BEGIN

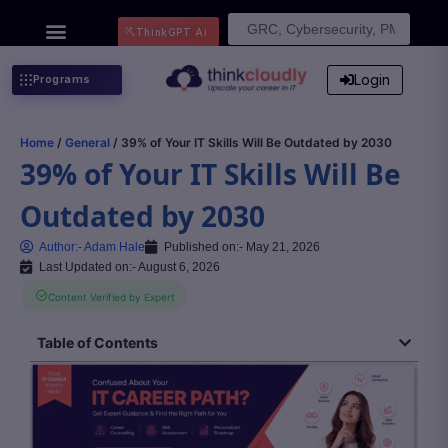
Search
ThinkGPT Ai
for:
Login
Programs
Home
/
General
/ 39% of Your IT Skills Will Be Outdated by 2030
39% of Your IT Skills Will Be
Outdated by 2030
Author:-
Adam Hale
Published on:-
May 21, 2026
Last Updated on:- August 6, 2026
Content Verified by Expert
Table of Contents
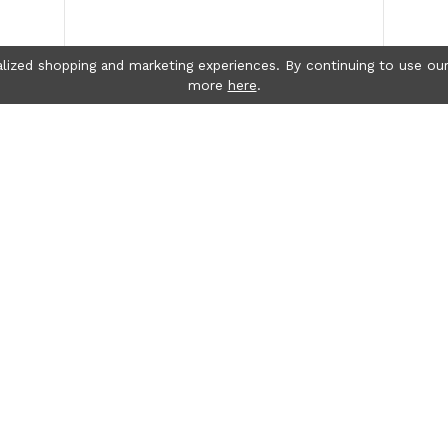
lized shopping and marketing experiences. By continuing to use our
more
here
.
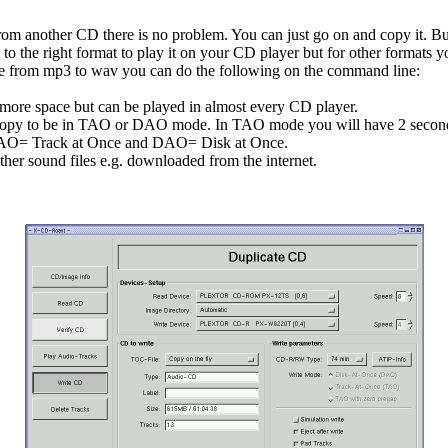
is from another CD there is no problem. You can just go on and copy it. B
o the right format to play it on your CD player but for other formats y
file from mp3 to wav you can do the following on the command line:
more space but can be played in almost every CD player.
copy to be in TAO or DAO mode. In TAO mode you will have 2 seconds
. TAO= Track at Once and DAO= Disk at Once.
er sound files e.g. downloaded from the internet.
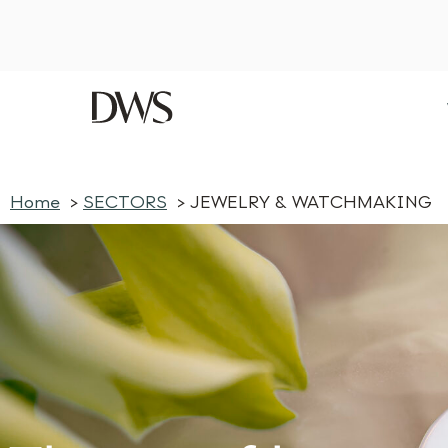
Home
SECTORS
JEWELRY & WATCHMAKING
log post — click here
Home
SECTORS
JEWELRY & WATCHMAKING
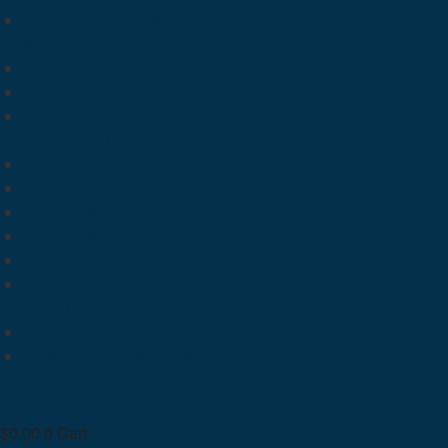
Selection Criteria Writing
Resources
Articles
FAQs
Free Course Access
Career Levels
Graduate
Early Career (APS3 & APS4)
Senior Officer (APS6)
Senior Officer (APS5)
Executive (EL1)
Executive (EL2)
Courses
Interview Mastery Course
Crafting Compelling Value Prepositions
Contact
$
0.00
0
Cart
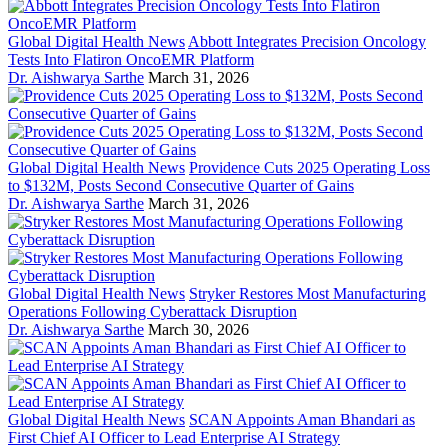
Global Digital Health News
Abbott Integrates Precision Oncology
Tests Into Flatiron OncoEMR Platform
Dr. Aishwarya Sarthe
March 31, 2026
Global Digital Health News
Providence Cuts 2025 Operating Loss
to $132M, Posts Second Consecutive Quarter of Gains
Dr. Aishwarya Sarthe
March 31, 2026
Global Digital Health News
Stryker Restores Most Manufacturing
Operations Following Cyberattack Disruption
Dr. Aishwarya Sarthe
March 30, 2026
Global Digital Health News
SCAN Appoints Aman Bhandari as
First Chief AI Officer to Lead Enterprise AI Strategy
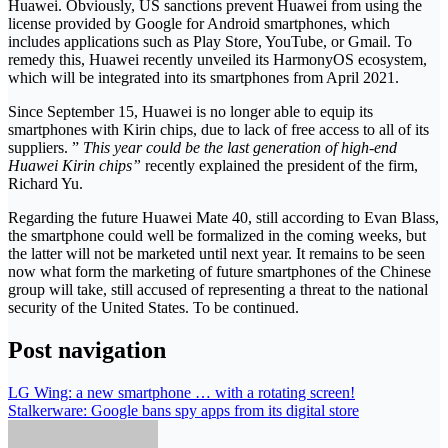
Huawei. Obviously, US sanctions prevent Huawei from using the
license provided by Google for Android smartphones, which
includes applications such as Play Store, YouTube, or Gmail. To
remedy this, Huawei recently unveiled its HarmonyOS ecosystem,
which will be integrated into its smartphones from April 2021.
Since September 15, Huawei is no longer able to equip its
smartphones with Kirin chips, due to lack of free access to all of its
suppliers. ”
This year could be the last generation of high-end
Huawei Kirin chips”
recently explained the president of the firm,
Richard Yu.
Regarding the future Huawei Mate 40, still according to Evan Blass,
the smartphone could well be formalized in the coming weeks, but
the latter will not be marketed until next year. It remains to be seen
now what form the marketing of future smartphones of the Chinese
group will take, still accused of representing a threat to the national
security of the United States. To be continued.
Post navigation
LG Wing: a new smartphone … with a rotating screen!
Stalkerware: Google bans spy apps from its digital store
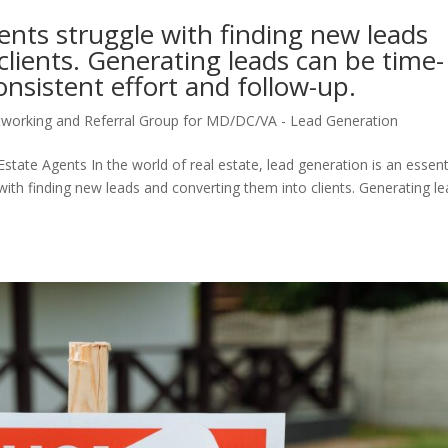
nts struggle with finding new leads
lients. Generating leads can be time-
nsistent effort and follow-up.
tworking and Referral Group for MD/DC/VA - Lead Generation
state Agents In the world of real estate, lead generation is an essent
ith finding new leads and converting them into clients. Generating l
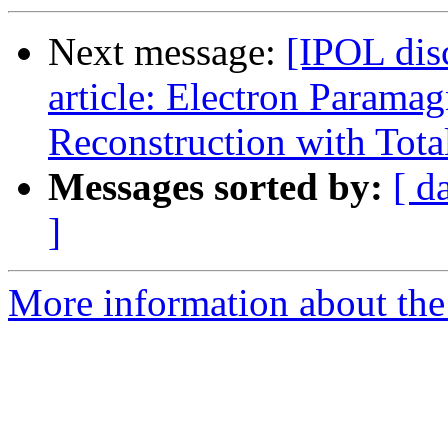
Next message:
[IPOL dis
article: Electron Parama
Reconstruction with Tota
Messages sorted by:
[ d
]
More information about the 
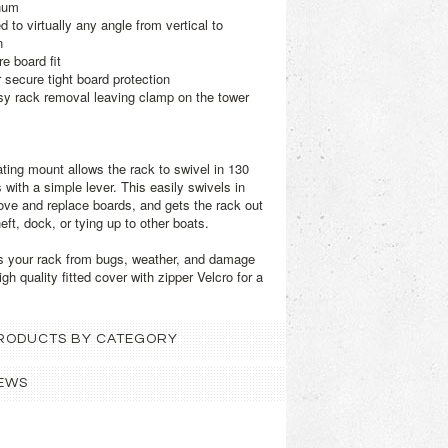
num
 to virtually any angle from vertical to
n
e board fit
r secure tight board protection
sy rack removal leaving clamp on the tower
ating mount allows the rack to swivel in 130
with a simple lever. This easily swivels in
move and replace boards, and gets the rack out
eft, dock, or tying up to other boats.
s your rack from bugs, weather, and damage
igh quality fitted cover with zipper Velcro for a
 PRODUCTS BY CATEGORY
EWS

END

Your objective: In the data, reproduce every line word for word, starting at the line that contains "is from another" and ending at the line that contains "copy to be in", including both of those lines.

Answer area:
is from another CD there is no problem. You can just go on and copy it. B
o the right format to play it on your CD player but for other formats y
file from mp3 to wav you can do the following on the command line:
more space but can be played in almost every CD player.
copy to be in TAO or DAO mode. In TAO mode you will have 2 seconds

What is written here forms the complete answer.